The city expects about $750,000 in CARES Act grant money, but it already spent more than its expected grant holding its June 2 primary, its top election official, Commissioner Lisa Deeley, told Reuters.
LaVera Scott is director of elections for Ohio’s Lucas County, a Democratic-leaning area including Toledo in the battleground state that elected Democrat Barack Obama twice, but voted for Trump in 2016. Local officials asked her to cut her budget by 20%, and she has ruled out buying some safety equipment such as Plexiglas sneeze guards for more than 300 polling stations that the county hopes to operate.
“Feasibly, that’s not a cost that we can do here,” she said.
Scott also worries about not having enough staffing. Elderly polling workers are sending her apologetic greeting cards to say they won’t do the job this year for fear of catching the virus, she said.
RESULTS? “WHO KNOWS WHEN”
Voting rights advocates and election experts have been warning for months that a chaotic election could cause voters to question the results. Worse, if those results are delayed, a candidate could claim victory prematurely.
Without further federal funding, some election boards in Michigan won’t be able to buy new machines to count ballots faster, or cover all the postage costs of mail-in ballots, Secretary of State Jocelyn Benson told Reuters.
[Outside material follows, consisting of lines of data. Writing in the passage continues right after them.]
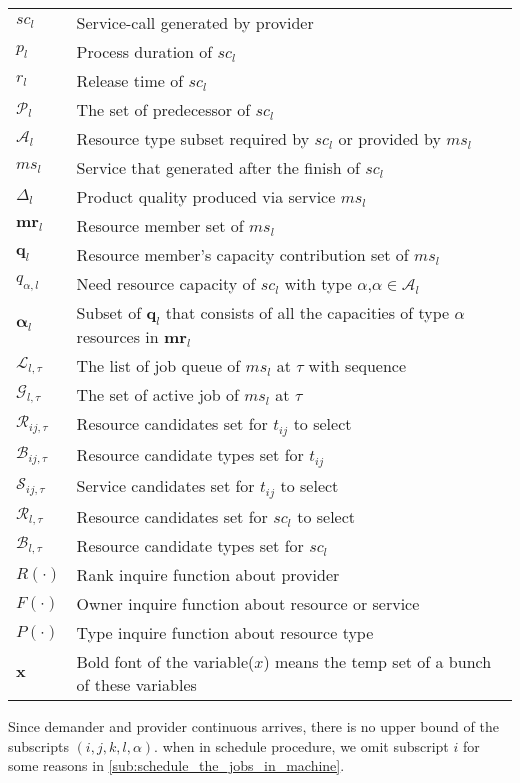 \begin{table}[htbp]
\begin{tabularx}{\textwidth}{|lX|}
	$sc_l$ & Service-call generated by provider\\
	$p_l$ & Process duration of $sc_l$\\
	$r_l$ & Release time of $sc_l$\\
	$\mathcal{P}_{l}$ & The set of predecessor of $sc_{l}$\\
	$\mathcal{A}_l$ & Resource type subset required by $sc_l$ or provided by $ms_l$ \\ %
	$ms_l$ & Service that generated after the finish of $sc_l$\\
	$\Delta_l$ & Product quality produced via service $ms_l$\\
	$\bm{mr}_l$ & Resource member set of $ms_l$\\
	$\bm{q}_l$ & Resource member's capacity contribution set of $ms_l$\\
	$q_{\alpha,l}$ & Need resource capacity of $sc_l$ with type $\alpha$,$\alpha\in\mathcal{A}_{l}$\\
	$\bm{\alpha}_l$ & Subset of $\bm{q}_l$ that consists of all the capacities of type $\alpha$ resources in $\bm{mr}_l$\\
	$\mathcal{L}_{l,\tau}$ & The list of job queue of $ms_l$ at $\tau$ with sequence\\
	$\mathcal{G}_{l,\tau}$ & The set of active job of $ms_l$ at $\tau$ \\
	$\mathcal{R}_{ij,\tau}$ & Resource candidates set for $t_{ij}$ to select\\
	$\mathcal{B}_{ij,\tau}$ & Resource candidate types set for $t_{ij}$\\
	$\mathcal{S}_{ij,\tau}$ & Service candidates set for $t_{ij}$ to select\\
	$\mathcal{R}_{l,\tau}$ & Resource candidates set for $sc_l$ to select\\
	$\mathcal{B}_{l,\tau}$ & Resource candidate types set for $sc_l$\\
	$R(\cdot)$ & Rank inquire function about provider\\
	$F(\cdot)$ & Owner inquire function about resource or service\\
	$P(\cdot)$ & Type inquire function about resource type\\
	$\bm{x}$ & Bold font of the variable($x$) means the temp set of a bunch of these variables\\
    \hline
\end{tabularx}
\end{table}
Since demander and provider continuous arrives, there is no upper bound of the subscripts 
$(i,j,k,l,\alpha)$. when in schedule procedure, we omit subscript $i$ for some reasons in \autoref{sub:schedule_the_jobs_in_machine}.
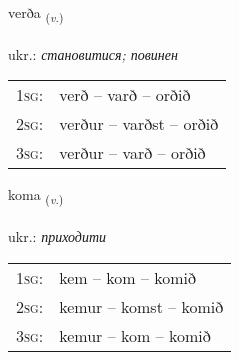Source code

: \documentclass[frontgrid, backgrid]{flacards}\usepackage[]{graphicx}\usepackage[]{xcolor}
\begin{document}
\renewcommand{\flhead}{\vskip5pt \fboxsep=0pt {\small\bfseries\footnotesize Sagnorð | дієслово}}
\renewcommand{\fcfoot}{\vskip5pt \fboxsep=0pt \hspace{2pt}{\small\bfseries\footnotesize 1K}}

\renewcommand{\blhead}{\vskip5pt {\small\bfseries\footnotesize Sagnorð | дієслово }}
\renewcommand{\bcfoot}{\vskip5pt \hspace{2pt}{\small\bfseries\footnotesize 1K}}


{verða \small{\textsubscript{(\textit{v.})}} \\[1ex] %
\textphonetic{[vɛrða]} \\
ukr.: \emph{становитися; повинен} \\  [2ex]
\renewcommand*{\arraystretch}{0.8}
\begin{tabular}{p{1cm}l}
\textsc{1sg}: & verð -- varð -- orðið \\ 
\textsc{2sg}: & verður -- varðst -- orðið \\ 
\textsc{3sg}: & verður -- varð -- orðið \\ 
\end{tabular}
}

\renewcommand{\flhead}{\vskip5pt \fboxsep=0pt {\small\bfseries\footnotesize Sagnorð | дієслово}}
\renewcommand{\fcfoot}{\vskip5pt \fboxsep=0pt \hspace{2pt}{\small\bfseries\footnotesize 1K}}

\renewcommand{\blhead}{\vskip5pt {\small\bfseries\footnotesize Sagnorð | дієслово }}
\renewcommand{\bcfoot}{\vskip5pt \hspace{2pt}{\small\bfseries\footnotesize 1K}}


{koma \small{\textsubscript{(\textit{v.})}} \\[1ex] %
\textphonetic{[kʰɔːma]} \\
ukr.: \emph{приходити} \\  [2ex]
\renewcommand*{\arraystretch}{0.8}
\begin{tabular}{p{1cm}l}
\textsc{1sg}: & kem -- kom -- komið \\ 
\textsc{2sg}: & kemur -- komst -- komið \\ 
\textsc{3sg}: & kemur -- kom -- komið \\ 
\end{tabular}
}
\end{document}
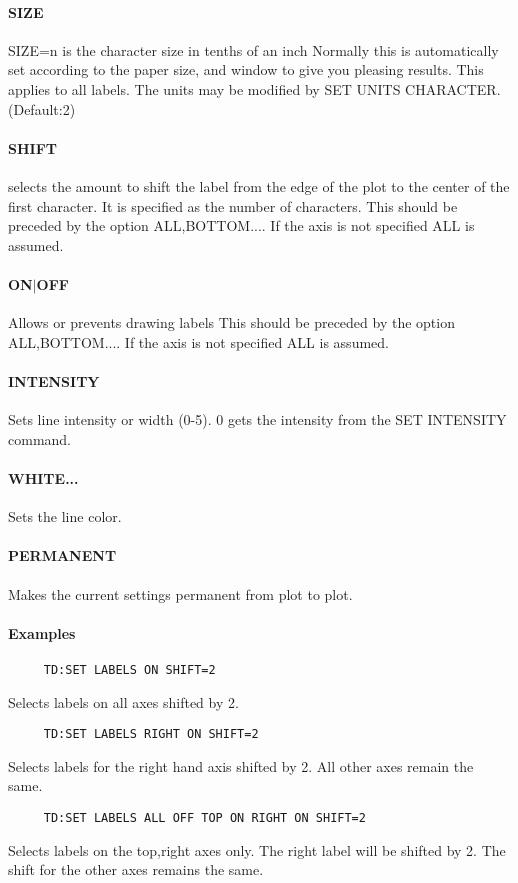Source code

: \paragraph{SIZE}
SIZE=n  is  the  character size in tenths of an inch Normally this is
automatically set according to the paper size, and window to give you
pleasing  results.   This  applies  to  all labels.  The units may be
modified by SET UNITS CHARACTER.  
(Default:2) 
\paragraph{SHIFT}
selects  the  amount  to shift the label from the edge of the plot to
the center of the first character.  It is specified as the number  of
characters.  This should be preceded by the option ALL,BOTTOM....  If
the axis is not specified ALL is assumed.  
\paragraph{ON$|$OFF}
Allows  or  prevents  drawing  labels  This should be preceded by the
option ALL,BOTTOM....  If the axis is not specified ALL is assumed.  
\paragraph{INTENSITY}
Sets  line  intensity  or width (0-5).  0 gets the intensity from the
SET INTENSITY command.  
\paragraph{WHITE...}
Sets the line color.  
\paragraph{PERMANENT}
Makes the current settings permanent from plot to plot.  
\paragraph{Examples}
\begin{verbatim}
     TD:SET LABELS ON SHIFT=2 
\end{verbatim}
Selects labels on all axes shifted by 2.  
\begin{verbatim}
     TD:SET LABELS RIGHT ON SHIFT=2 
\end{verbatim}
Selects  labels for the right hand axis shifted by 2.  All other axes
remain the same.  
\begin{verbatim}
     TD:SET LABELS ALL OFF TOP ON RIGHT ON SHIFT=2 
\end{verbatim}
Selects  labels  on the top,right axes only.  The right label will be
shifted by 2.  The shift for the other axes remains the same.  
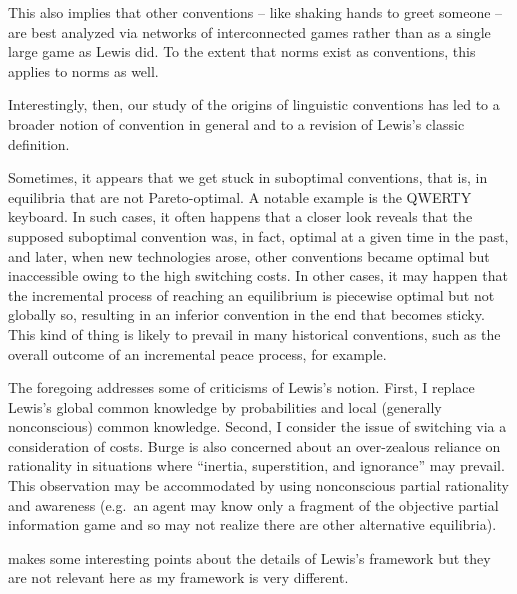 This also implies that other conventions -- like shaking hands to greet someone -- are best analyzed via networks of interconnected games rather than as a single large game as Lewis did. To the extent that norms exist as conventions, this applies to norms as well.

Interestingly, then, our study of the origins of linguistic conventions has led to a broader notion of convention in general and to a revision of Lewis's classic definition.

Sometimes, it appears that we get stuck in suboptimal conventions, that is, in equilibria that are not Pareto-optimal. A notable example is the QWERTY keyboard. In such cases, it often happens that a closer look reveals that the supposed suboptimal convention was, in fact, optimal at a given time in the past, and later, when new technologies arose, other conventions became optimal but inaccessible owing to the high switching costs. In other cases, it may happen that the incremental process of reaching an equilibrium is piecewise optimal but not globally so, resulting in an inferior convention in the end that becomes sticky. This kind of thing is likely to prevail in many historical conventions, such as the overall outcome of an incremental peace process, for example.

The foregoing addresses some of  criticisms of Lewis's notion. First, I replace Lewis's global common knowledge by probabilities and local (generally nonconscious) common knowledge. Second, I consider the issue of switching via a consideration of costs. Burge is also concerned about an over-zealous reliance on rationality in situations where ``inertia, superstition, and ignorance'' may prevail. This observation may be accommodated by using nonconscious partial rationality and awareness (e.g.\ an agent may know only a fragment of the objective partial information game and so may not realize there are other alternative equilibria).

\citet{gilbert:gtc} makes some interesting points about the details of Lewis's framework but they are not relevant here as my framework is very different.








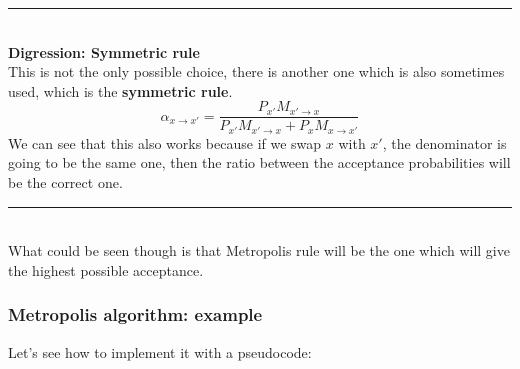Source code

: \noindent\rule{8cm}{0.4pt}\\
\textbf{Digression: Symmetric rule}\\
This is not the only possible choice, there is another one which is also sometimes used, which is the \textbf{symmetric rule}.
\[
\alpha_{x\rightarrow x'} = \frac{P_{x'}M_{x'\rightarrow x}}{P_{x'}M_{x'\rightarrow x}+P_xM_{x\rightarrow x'}}
\]
We can see that this also works because if we swap $x$ with $x'$, the denominator is going to be the same one, then the ratio between the acceptance probabilities will be the correct one.\\
\noindent\rule{8cm}{0.4pt}\\
What could be seen though is that Metropolis rule will be the one which will give the highest possible acceptance.\\
\subsubsection{Metropolis algorithm: example}
Let's see how to implement it with a pseudocode:\\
She told U.S. House lawmakers in June that the state needs $40 million from the federal government, far above the $11 million allocated to the state under CARES Act.
“This means … that election results may not be available until long after election night,” Benson, a Democrat, said in an emailed statement.
Michelle Anzaldi, the clerk for Michigan’s Pittsfield Charter Township, a suburb of Detroit, said her current vote-counting machines take between three and five seconds to count each ballot. A newer model can process more than 100 a minute but could cost more than $100,000.
With a budget crunch looming, the count will just have to wait.
“Instead of being tabulated by 10 p.m. at night, it could be who knows when,” she said.